Когда в очередной раз, через полчаса после свидания, он прошел, нервно позевывая и поправляя на ходу очки, короткое расстояние между своим и дядюшкиным домом, когда в в качестве тайного любовника хозяйки дома подозрительно блеснул очками на лакея и, потирая мокрые от снега руки, переступил порог, ему стало неловко и даже жутковато. До такой степени, что его затошнило от ужаса, когда, шумно хлопнув дверьми, из двух разных концов дома одновременно вошли в столовую Наташа и Мемзер. Он весь вытянулся в струну, и ему захотелось подняться вверх, к потолку, пролететь сквозь крышу, прочертить ночной небосклон, и к черту все. Новый мир навсегда! Но все было по-прежнему, и, надев скучную маску, он здоровался с Наташей, здоровался с Мемзером, тот, как всегда паясничая, ткнул Сергея пальцем в живот и кукарекнул, и Сергей, как всегда, смущенно улыбнулся, и Наташа, как всегда, поджала губы. Страх не исчез, лишь притих ненадолго. Один чересчур откровенный взгляд, одна откровенная улыбка, и все закончится, уступит место невообразимому кошмару. Отныне всякий раз, как он заносил ногу через порог их дома, сердце падало в живот, казалось, что сегодня Наташу рассекретили, предъявили фотографии и еще какие-нибудь неопровержимости, она во всем созналась мужу и тот позвонил куда-то, отдал распоряжение своим гориллам... Дом встречал его с откровенным недоверием: зеркала врали, лестница норовила выгнуться крутым верблюжьим горбом и сбросить, пол коварно заманивал самым скользким местом. Мемзер все шутил, но теперь каждую его шутку Сергей принимал за хитрую ловушку, устраивал ей разбор, выискивал, нет ли в ней откровенного намека, скрытой под снегом полыньи.

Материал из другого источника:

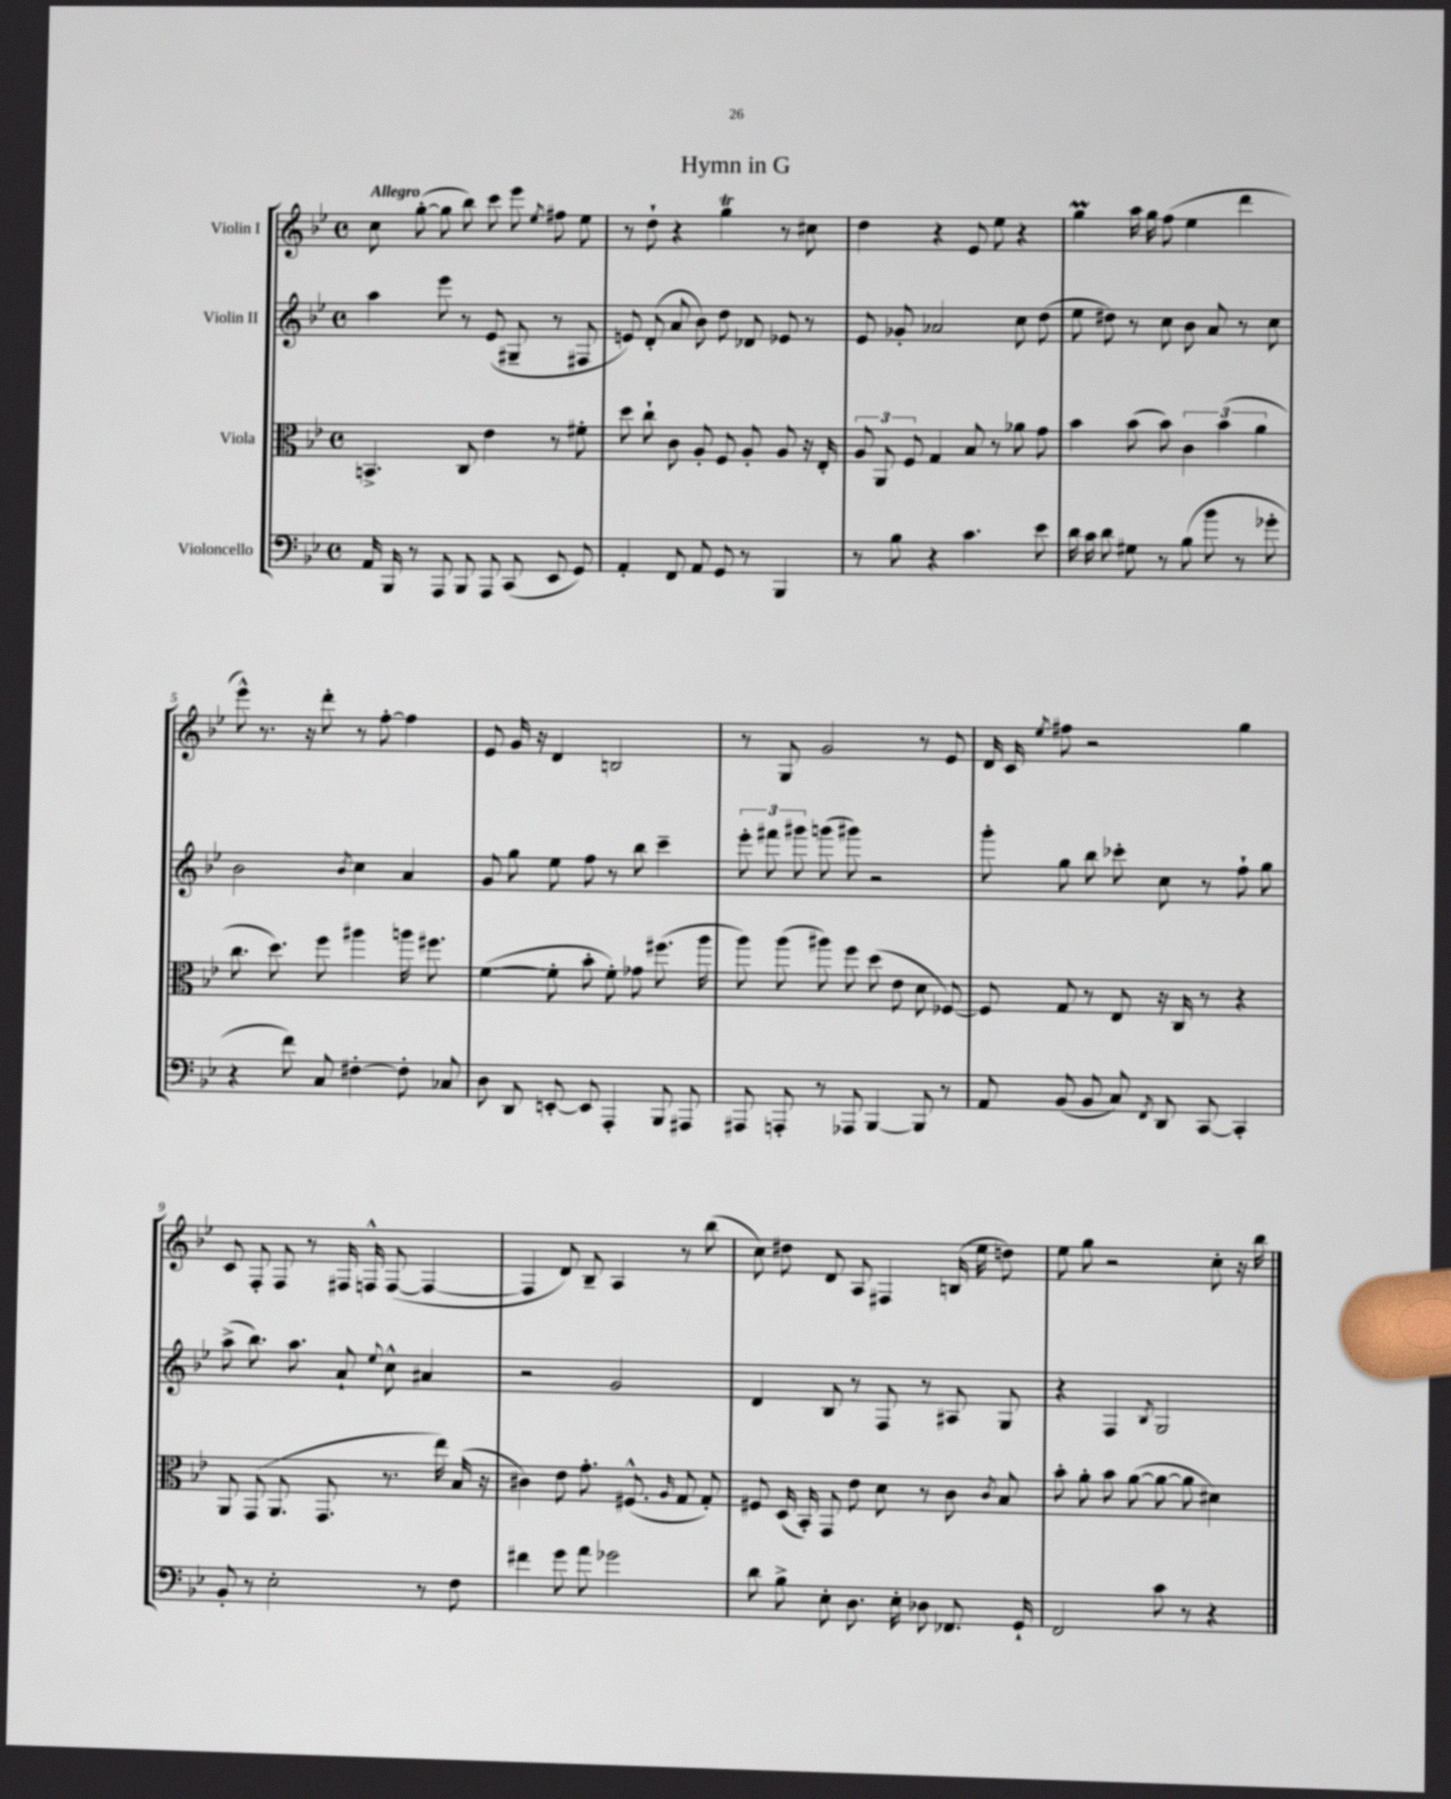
\header { title = "Hymn in G" }
<<
\new StaffGroup <<
\new Staff = "s0" \with { instrumentName = "Violin I" } {
    \clef treble \key bes \major \defaultTimeSignature \time 4/4 \tempo "Allegro"
    \autoBeamOff c''8 g''8~-.( g''8 bes''8) c'''8 ees'''8 \acciaccatura { ees''8 } fis''8 ees''8 |
    r8 d''8-! r4 g''4\trill r8 cis''8 |
    d''4 r4 ees'8 ees''8 r4 |
    g''4\prall a''16 g''16 f''8( ees''4 d'''4 |
    ees'''8-^) r8. r16 d'''8-. r8 f''8~-. f''4 |
    ees'8 g'16 r16 d'4 b2 |
    r8 g8 g'2 r8 ees'8 |
    d'16 c'16 \acciaccatura { ees''8 } fis''8 r2 g''4 |
    c'8 f8-. f8 r8 fis16 f16-^ f8~( f4~ |
    f4 d'8) bes8-- a4 r8 bes''8( |
    c''8) dis''8 d'8 a8 fis4 b16( ees''16 d''8) |
    ees''8 g''8 r2 c''8-. r16 bes''16 \bar "|." |
}
\new Staff = "s1" \with { instrumentName = "Violin II" } {
    \clef treble \key bes \major \defaultTimeSignature \time 4/4
    \autoBeamOff a''4 ees'''8 r8 ees'8( gis8-- r8 fis8 |
    e'8) d'8-.( a'8 bes'8) d''8 des'8 ees'8 r8 |
    ees'8 ges'8-. aes'2 c''8 d''8( |
    ees''8 dis''8) r8 c''8 bes'8 a'8 r8 c''8 |
    bes'2 \acciaccatura { bes'8 } c''4 a'4 |
    g'8 g''8 ees''8 f''8 r8 bes''8 c'''4-- |
    \tuplet 3/2 { ees'''8-. fis'''8 gis'''8 } g'''8( gis'''8) r2 |
    g'''8-. g''8 bes''8 ces'''8-. c''8 r8 f''8-! g''8 |
    a''8->( bes''8.) a''8. a'8-! \appoggiatura { ees''8 } c''8-^ ais'4 |
    r2 g'2 |
    d'4 bes8 r8 f8 r8 ais8 g8 |
    r4 f4 \acciaccatura { bes8 } g2 \bar "|." |
}
\new Staff = "s2" \with { instrumentName = "Viola" } {
    \clef alto \key bes \major \defaultTimeSignature \time 4/4
    \autoBeamOff b,4.-> c8 ees'4 r8 fis'8-. |
    d''8 c''8-! c'8 a8-. f8 a8-. a8 r16 ees16-. |
    \tuplet 3/2 { a8 a,8 f8 } g4 bes8 r8 aes'8 g'8 |
    bes'4 bes'8( bes'8) \tuplet 3/2 { c'4 bes'4( a'4 } |
    c''8. d''8.) f''8 ais''4 a''16 fis''8. |
    f'4~( f'8-. bes'8-. f'8-.) ges'8 fis''8.( a''16 |
    a''8) a''8( ais''8) f''8 d''8( ees'8 d'8 fes8~) |
    fes8 g8 r8 ees8 r16 c16 r8 r4 |
    a,8 g,8( a,8. g,8. r8. ees''16) bes16( r16 |
    cis'4) ees'8 g'8.-. fis8.-^( \grace { a16 } g8 g8-.) |
    fis8 d16( bes,16-.) g,8 ees'8 d'8 r8 c'8 \acciaccatura { c'8 } bes8 |
    bes'8-. a'8-. bes'8 a'8~( a'8~ a'8 dis'4) \bar "|." |
}
\new Staff = "s3" \with { instrumentName = "Violoncello" } {
    \clef bass \key bes \major \defaultTimeSignature \time 4/4
    \autoBeamOff a,16 bes,,16 r8 a,,8 bes,,8 a,,8 c,8( ees,8 g,8) |
    a,4-. f,8 a,8 g,8 r8 bes,,4 |
    r8 bes8 r4 c'4. ees'8 |
    d'16 c'16 d'8 gis8 r8 bes8( bes'8 r8 ges'8-. |
    r4 f'8) c8 fis4~-. fis8-. ces8 |
    d8 d,8 e,8~-. e,8 a,,4-. bes,,8 ais,,8 |
    ais,,8 a,,8-. r8 aes,,8 bes,,4~ bes,,8 r8 |
    a,8 bes,8( bes,8 c8) \acciaccatura { f,8 } d,8 c,8~ c,4-. |
    bes,8-. r8 ees2-. r8 f8 |
    fis'4 g'8 a'8 ges'2 |
    d'8 bes8-> ees8-. d8. ees16-. des8 fes,8. g,16-! |
    f,2 c'8 r8 r4 \bar "|." |
}
>>
>>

Но ничего подобного не было. У Мемзера, при всей его хитрости, великолепном чутье, богатейшей интуиции была своего рода Ахиллесова пята, брешь в обороне. Он переставал оценивать человека после того, как между ним самим и этим человеком становился барьер первого впечатления. С тайной гордостью считающий себя прирожденным психологом, ценящий собственную способность мгновенно проникать в душу, наблюдательный, остроглазый Мемзер не думал о том, что человек сам по себе может меняться и не совпадать с первичным представлением, которое о нем составил дядюшка. Вот почему с начала их знакомства Сергей по-прежнему представлялся ему забавным мальчуганом, не ведавшим о своем предназначении, а Наташа со дня их свадьбы была для него все той же хозяйственной, расчетливой и холодной супружницей, изредка делившей с ним ночь. Оба эти существа для Мемзера были словно изображения с церковной фрески, выполненные по строгому неизменному канону. Сергей не сразу, но почувствовал это. И все равно отчаянность сквозила отовсюду, ведь Мемзер мог притворяться. Ведь мог?
Им хотелось бывать вдвоем на людях. Больше всего хотелось Сергею. Наташа понимала, что она для него – неоспоримое доказательство окружающим его успешности, мужской состоятельности. К тому же вместе они смотрелись завораживающе. Приходилось избегать модных ресторанов, где могли узнать, где нельзя было просто сидеть и держаться за руки, целоваться. Поэтому выбирались довольно маргинальные, с точки зрения Наташи, места. Однажды, кажется, это было уже со всем близко от конца года, Сергей привел ее в подвальный, маленький, пропахший кухней ресторанчик с безыскусным названием.